TO-DO ITEM — From the top of the entries below through the line containing "to send your", return every line exactly as written, please, and stop there.

───── EXCERPTED DATA

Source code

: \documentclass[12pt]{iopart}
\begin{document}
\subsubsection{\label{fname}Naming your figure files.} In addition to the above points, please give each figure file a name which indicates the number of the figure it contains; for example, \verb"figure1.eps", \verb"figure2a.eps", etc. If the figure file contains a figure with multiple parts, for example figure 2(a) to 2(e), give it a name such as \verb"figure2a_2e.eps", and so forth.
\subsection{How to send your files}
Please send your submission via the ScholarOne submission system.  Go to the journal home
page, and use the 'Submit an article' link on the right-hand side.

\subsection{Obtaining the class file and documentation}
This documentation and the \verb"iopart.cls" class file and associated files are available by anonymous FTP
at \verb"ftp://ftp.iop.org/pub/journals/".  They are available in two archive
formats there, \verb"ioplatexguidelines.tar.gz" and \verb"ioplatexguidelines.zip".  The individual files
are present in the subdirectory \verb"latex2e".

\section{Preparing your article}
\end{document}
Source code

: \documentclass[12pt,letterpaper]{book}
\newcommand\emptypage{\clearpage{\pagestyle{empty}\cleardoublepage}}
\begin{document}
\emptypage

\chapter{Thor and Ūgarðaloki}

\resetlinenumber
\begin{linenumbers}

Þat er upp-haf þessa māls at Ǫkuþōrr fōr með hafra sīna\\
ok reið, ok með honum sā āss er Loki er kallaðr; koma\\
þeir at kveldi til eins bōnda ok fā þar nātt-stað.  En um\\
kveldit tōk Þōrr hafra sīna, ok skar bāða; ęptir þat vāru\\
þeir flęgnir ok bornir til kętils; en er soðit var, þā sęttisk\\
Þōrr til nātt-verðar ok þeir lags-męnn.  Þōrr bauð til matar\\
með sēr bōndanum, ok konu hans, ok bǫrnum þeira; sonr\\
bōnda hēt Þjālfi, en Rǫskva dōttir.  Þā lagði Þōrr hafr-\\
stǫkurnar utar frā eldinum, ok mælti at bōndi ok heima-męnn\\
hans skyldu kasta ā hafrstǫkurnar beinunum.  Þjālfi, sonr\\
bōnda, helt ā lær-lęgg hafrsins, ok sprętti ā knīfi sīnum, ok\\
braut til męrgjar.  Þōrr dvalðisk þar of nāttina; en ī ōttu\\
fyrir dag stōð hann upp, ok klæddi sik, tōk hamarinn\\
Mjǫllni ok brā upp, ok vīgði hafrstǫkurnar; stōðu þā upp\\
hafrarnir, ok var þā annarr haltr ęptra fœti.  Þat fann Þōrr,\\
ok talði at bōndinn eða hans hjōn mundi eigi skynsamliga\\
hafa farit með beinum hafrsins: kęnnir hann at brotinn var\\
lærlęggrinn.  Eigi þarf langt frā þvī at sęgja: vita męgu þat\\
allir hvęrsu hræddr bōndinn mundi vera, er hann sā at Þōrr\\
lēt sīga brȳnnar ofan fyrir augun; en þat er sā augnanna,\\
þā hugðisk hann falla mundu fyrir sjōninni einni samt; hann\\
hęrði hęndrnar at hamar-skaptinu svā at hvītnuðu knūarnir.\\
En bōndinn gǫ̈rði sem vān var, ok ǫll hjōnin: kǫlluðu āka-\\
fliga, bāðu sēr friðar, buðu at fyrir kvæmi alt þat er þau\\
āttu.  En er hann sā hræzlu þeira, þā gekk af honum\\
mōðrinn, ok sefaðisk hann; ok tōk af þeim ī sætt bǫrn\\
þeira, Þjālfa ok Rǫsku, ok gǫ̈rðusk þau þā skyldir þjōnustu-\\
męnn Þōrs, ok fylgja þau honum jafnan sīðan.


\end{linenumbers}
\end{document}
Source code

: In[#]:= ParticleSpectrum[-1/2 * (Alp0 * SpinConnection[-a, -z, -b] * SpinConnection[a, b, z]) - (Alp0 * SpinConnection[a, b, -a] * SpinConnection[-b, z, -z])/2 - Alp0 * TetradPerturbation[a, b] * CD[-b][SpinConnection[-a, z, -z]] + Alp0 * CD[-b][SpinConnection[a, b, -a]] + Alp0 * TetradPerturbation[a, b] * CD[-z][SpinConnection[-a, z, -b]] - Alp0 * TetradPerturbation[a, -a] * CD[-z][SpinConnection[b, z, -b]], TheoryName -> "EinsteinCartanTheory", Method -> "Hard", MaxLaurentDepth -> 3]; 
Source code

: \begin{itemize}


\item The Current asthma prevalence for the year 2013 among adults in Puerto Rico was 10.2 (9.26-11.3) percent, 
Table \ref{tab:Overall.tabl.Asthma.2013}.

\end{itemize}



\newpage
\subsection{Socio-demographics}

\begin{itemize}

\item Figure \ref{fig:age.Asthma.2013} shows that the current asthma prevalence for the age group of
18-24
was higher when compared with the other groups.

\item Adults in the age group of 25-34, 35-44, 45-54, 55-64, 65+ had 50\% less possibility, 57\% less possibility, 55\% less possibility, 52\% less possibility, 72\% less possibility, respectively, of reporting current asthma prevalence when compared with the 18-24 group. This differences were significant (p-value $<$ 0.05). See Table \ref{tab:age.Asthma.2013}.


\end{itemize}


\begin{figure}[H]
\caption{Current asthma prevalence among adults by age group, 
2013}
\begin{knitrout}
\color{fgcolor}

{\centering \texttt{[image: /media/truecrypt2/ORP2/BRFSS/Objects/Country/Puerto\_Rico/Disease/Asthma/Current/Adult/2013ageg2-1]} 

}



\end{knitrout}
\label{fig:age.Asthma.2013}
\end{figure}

──────────

RESPONSE BELOW —
Source code

: \documentclass[12pt]{iopart}
\begin{document}
\subsubsection{\label{fname}Naming your figure files.} In addition to the above points, please give each figure file a name which indicates the number of the figure it contains; for example, \verb"figure1.eps", \verb"figure2a.eps", etc. If the figure file contains a figure with multiple parts, for example figure 2(a) to 2(e), give it a name such as \verb"figure2a_2e.eps", and so forth.
\subsection{How to send your files}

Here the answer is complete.